When Florence Nightingale first theorized how best to care for patients in the Crimean War of the 1850’s, considering detailed data she had meticulously collected on medical and nursing matters to determine best practice in patient care, she championed the role of research for nursing professionals. Since this time, research has played a key role in the development of evidence-based practice within the nursing profession.
More than a century and half since Florence Nightingale’s revolution of nursing care, the range of nursing roles has exploded. Care is provided in a range of settings, but with the goal of the professional nurse remaining the same – advocating for the client and providing the best evidence-based practice. Of course, this may look different in each of the different settings in which a nurse might be providing this care and, as such, to advocate effectively and provide the best care in each specific setting, research specific to each setting is incredibly important.
Unfortunately, while we may be doing a great job on the ground in schools, according to Pawils et al (2023), school nurses have somewhat dropped the ball when it comes to the quality of school nursing research.
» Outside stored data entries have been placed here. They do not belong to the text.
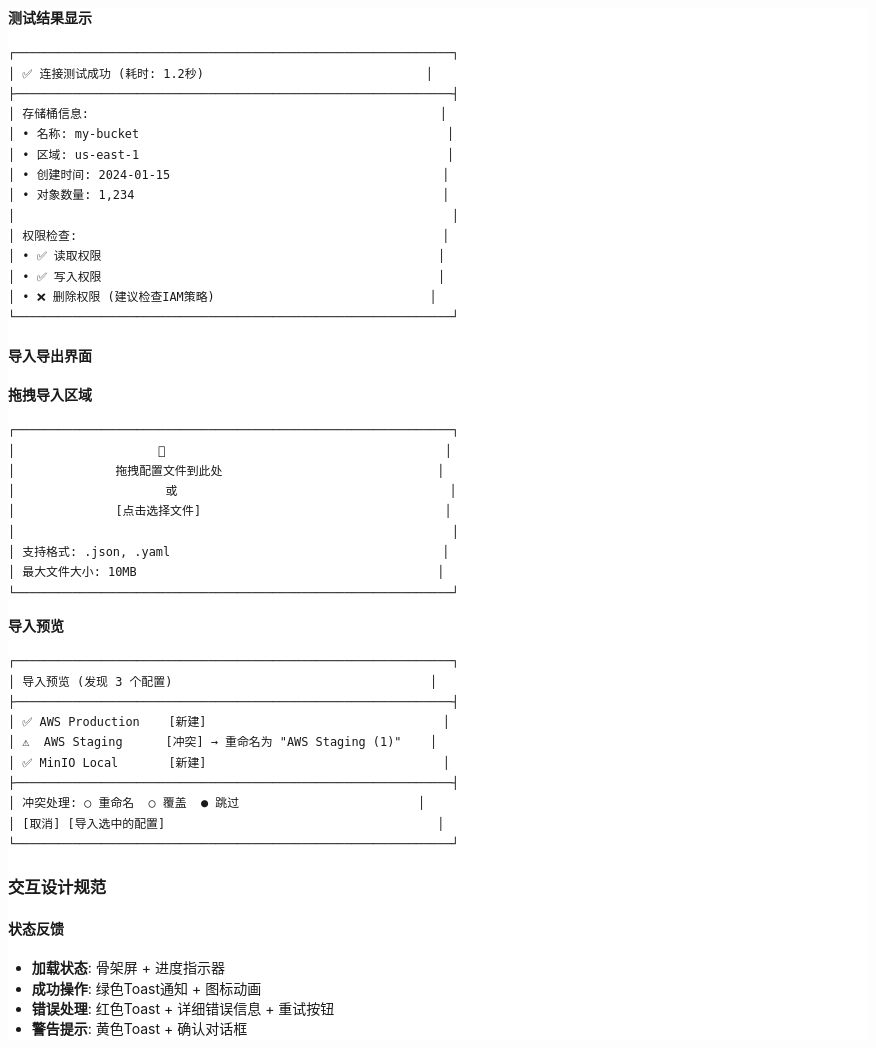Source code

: **测试结果显示**
```
┌─────────────────────────────────────────────────────────────┐
│ ✅ 连接测试成功 (耗时: 1.2秒)                               │
├─────────────────────────────────────────────────────────────┤
│ 存储桶信息:                                                 │
│ • 名称: my-bucket                                           │
│ • 区域: us-east-1                                           │
│ • 创建时间: 2024-01-15                                      │
│ • 对象数量: 1,234                                           │
│                                                             │
│ 权限检查:                                                   │
│ • ✅ 读取权限                                               │
│ • ✅ 写入权限                                               │
│ • ❌ 删除权限 (建议检查IAM策略)                              │
└─────────────────────────────────────────────────────────────┘
```

#### 导入导出界面

**拖拽导入区域**
```
┌─────────────────────────────────────────────────────────────┐
│                    📁                                       │
│              拖拽配置文件到此处                              │
│                     或                                      │
│              [点击选择文件]                                  │
│                                                             │
│ 支持格式: .json, .yaml                                      │
│ 最大文件大小: 10MB                                          │
└─────────────────────────────────────────────────────────────┘
```

**导入预览**
```
┌─────────────────────────────────────────────────────────────┐
│ 导入预览 (发现 3 个配置)                                    │
├─────────────────────────────────────────────────────────────┤
│ ✅ AWS Production    [新建]                                 │
│ ⚠️  AWS Staging      [冲突] → 重命名为 "AWS Staging (1)"    │
│ ✅ MinIO Local       [新建]                                 │
├─────────────────────────────────────────────────────────────┤
│ 冲突处理: ○ 重命名  ○ 覆盖  ● 跳过                         │
│ [取消] [导入选中的配置]                                      │
└─────────────────────────────────────────────────────────────┘
```

### 交互设计规范

#### 状态反馈
- **加载状态**: 骨架屏 + 进度指示器
- **成功操作**: 绿色Toast通知 + 图标动画
- **错误处理**: 红色Toast + 详细错误信息 + 重试按钮
- **警告提示**: 黄色Toast + 确认对话框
Little Australian research exists about the role of the school nurse in effectively advocating for and providing the best evidence-based practice to pupils or the beneficial effect on the school community. In South Australia, where understanding of the importance of school nurse’s role lags behind much of the rest of the country, such research may be precisely what is required to promote this role and bring our state more in line with our neighbours who, recognising the benefits to wellbeing, education, the economy and the health of future generations, have already begun strategies to mobilise and utilise school nurses throughout schools.
Of course, here at SASNA, we long for more recognition of the role in South Australia. There is no public programme of school nursing in the state. School nurses are employed by only approximately 10% of independent schools with secondary aged pupils, and an even smaller percentage of schools overall. The scope of the school nurse’s role within many schools where they are employed is somewhat limited, preventing the best evidence-based care from being implemented and, consequentially, school communities from benefiting as they should.
With all of this in mind, we are embarking upon what we hope will be research that fuels conversation among nurses, families, school leadership and local government about how we can best meet the meet the health and wellbeing needs of pupils in our South Australian schools … and inspire further research in this area to inform our practice as we care for these communities. This research aims to investigate the innovative work of school nurses in South Australian schools as well as proposed work for which there may be barriers. It also seeks to investigate the core issues limiting increased school nurse roles in schools across the state. The research is due to begin in July 2023. Look out for further information in the coming months and be sure to give this research your full support to advance the role of the school nurse in South Australia, benefit school communities (and in turn future society) … and to follow in the footsteps of Florence Nightingale.